Given our set of non-coding RNA sequences, they are all concatenated with "buffer stretches" of 200 N's between any two reference sequences. This provides one long reference sequence, which is used to generate the library. In the process, any sequence of N's is ignored when building the prefix tree. This means that any seed will be anchored within an original reference sequence. In the subsequent alignment/matching phase the read might overlap with stretches of N's, in this case mismatches between the read and an N will be ignored in the scoring of the alignment. In many cases the highly conserved non-coding RNAs may be annotated with different lengths for different organisms, e.g.

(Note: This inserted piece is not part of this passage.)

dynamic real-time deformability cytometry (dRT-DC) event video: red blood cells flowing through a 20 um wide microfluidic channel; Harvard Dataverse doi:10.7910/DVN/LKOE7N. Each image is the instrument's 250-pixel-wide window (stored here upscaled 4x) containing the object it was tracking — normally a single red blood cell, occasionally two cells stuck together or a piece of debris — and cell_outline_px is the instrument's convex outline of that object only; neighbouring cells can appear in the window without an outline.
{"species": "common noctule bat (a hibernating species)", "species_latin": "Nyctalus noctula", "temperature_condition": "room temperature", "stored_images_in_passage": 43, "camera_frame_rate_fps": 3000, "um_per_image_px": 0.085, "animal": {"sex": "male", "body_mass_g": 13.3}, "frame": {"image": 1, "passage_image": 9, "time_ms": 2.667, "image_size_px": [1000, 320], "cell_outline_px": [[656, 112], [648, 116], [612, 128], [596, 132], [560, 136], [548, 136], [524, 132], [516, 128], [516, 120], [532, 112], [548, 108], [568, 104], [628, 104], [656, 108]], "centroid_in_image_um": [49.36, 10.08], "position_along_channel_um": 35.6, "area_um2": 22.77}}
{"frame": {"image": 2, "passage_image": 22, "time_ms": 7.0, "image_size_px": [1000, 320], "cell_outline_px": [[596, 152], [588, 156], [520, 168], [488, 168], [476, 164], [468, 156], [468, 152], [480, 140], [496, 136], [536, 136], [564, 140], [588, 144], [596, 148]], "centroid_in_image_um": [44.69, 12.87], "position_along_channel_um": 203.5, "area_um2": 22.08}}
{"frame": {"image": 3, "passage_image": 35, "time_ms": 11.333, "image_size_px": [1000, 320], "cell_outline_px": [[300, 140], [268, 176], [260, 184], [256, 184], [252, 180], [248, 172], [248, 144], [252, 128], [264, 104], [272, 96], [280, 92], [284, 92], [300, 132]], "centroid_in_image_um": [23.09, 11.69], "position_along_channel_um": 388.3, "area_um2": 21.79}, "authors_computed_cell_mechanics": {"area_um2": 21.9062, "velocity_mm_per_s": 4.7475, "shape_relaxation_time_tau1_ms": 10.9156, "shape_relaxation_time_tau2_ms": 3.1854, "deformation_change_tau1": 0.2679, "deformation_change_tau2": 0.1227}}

hsa-miR-26a: TTCAAGTAATCCAGGATAGGCT
mdo-miR-26: TTCAAGTAATCCAGGATAGGC

This situation will result in a multiple hit in the mapping. A subsequent processing step counts the total of unique and multiple hits and results in 10 files, one for each class of non-coding RNAs. The statistical significance in the subsequent comparative microRNA workflow is calculated only after the results have been filtered by taxon.

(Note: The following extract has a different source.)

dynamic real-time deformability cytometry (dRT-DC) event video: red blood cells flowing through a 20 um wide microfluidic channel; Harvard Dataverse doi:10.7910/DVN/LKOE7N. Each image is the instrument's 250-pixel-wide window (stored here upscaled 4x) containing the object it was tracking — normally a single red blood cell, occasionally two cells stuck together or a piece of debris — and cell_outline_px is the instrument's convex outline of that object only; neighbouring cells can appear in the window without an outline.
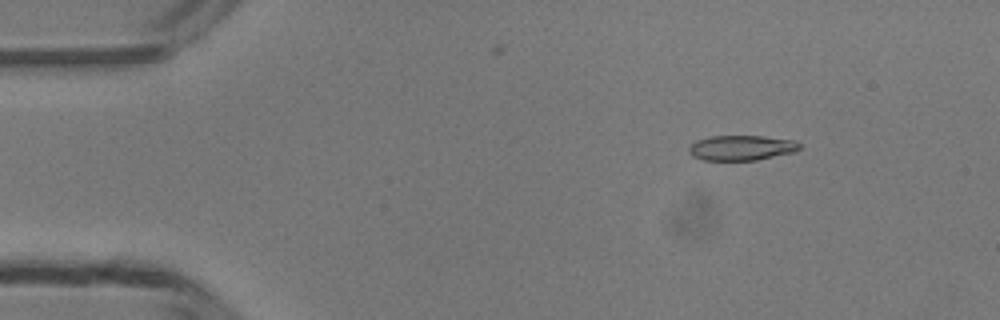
{"species": "common noctule bat (a hibernating species)", "species_latin": "Nyctalus noctula", "temperature_condition": "room temperature", "stored_images_in_passage": 49, "camera_frame_rate_fps": 3000, "um_per_image_px": 0.085, "animal": {"sex": "male", "body_mass_g": 13.3}, "frame": {"image": 1, "passage_image": 7, "time_ms": 2.0, "image_size_px": [1000, 320], "cell_outline_px": [[800, 148], [796, 152], [756, 160], [704, 160], [692, 156], [688, 152], [688, 144], [696, 140], [712, 136], [764, 136], [796, 140], [800, 144]], "centroid_in_image_um": [63.02, 12.56], "position_along_channel_um": 22.0, "area_um2": 16.42}}
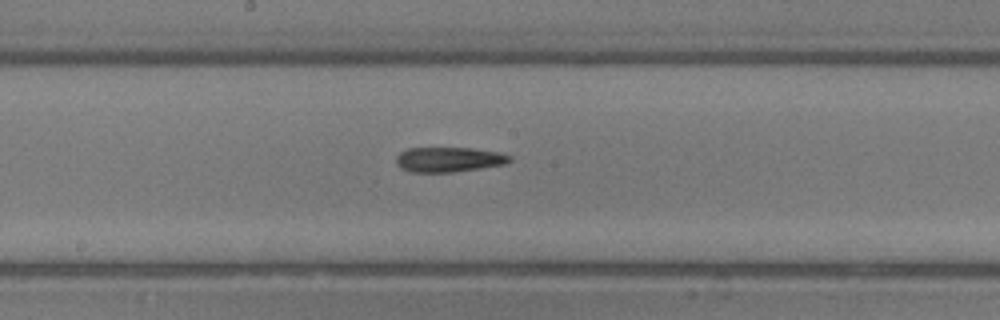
{"frame": {"image": 2, "passage_image": 26, "time_ms": 8.333, "image_size_px": [1000, 320], "cell_outline_px": [[512, 160], [504, 164], [480, 168], [452, 172], [408, 172], [400, 168], [396, 164], [396, 156], [400, 152], [408, 148], [472, 148], [500, 152], [512, 156]], "centroid_in_image_um": [38.13, 13.56], "position_along_channel_um": 210.1, "area_um2": 16.59}}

Special attention is being paid to the microRNA processing steps. From the mirBase database, short (about 22 bp) sequences for mature, processed microRNAs can be extracted as well as longer (about 80 bp) pre-miRNA hairpin sequences. In data preparation for the Genomatix non-coding library, the hairpin sequences are mapped not only against the genome of the organism in which they were detected originally, but also against every genome in the ElDorado database. If no original microRNA hairpin is annotated near the location of this "trans-mapped" hairpin, the sequence is also annotated for this organism. Therefore, hairpin microRNA matches may be found for one organism that originally (shown by their name) have been identified in another organism.

Example:

Homo sapiens miR-103b-1 stem-loop (MI0007261; length 63 bp) matches to 100% a sequence in the mitochondrial genome of Bos taurus. It will therefore appear in an analysis of hairpin microRNAs from Bos taurus, even though its name "hsa-miR-103b-1" points to its original identification in Homo sapiens. This "cross-mapping" strategy is only performed for the hairpin sequences of microRNAs.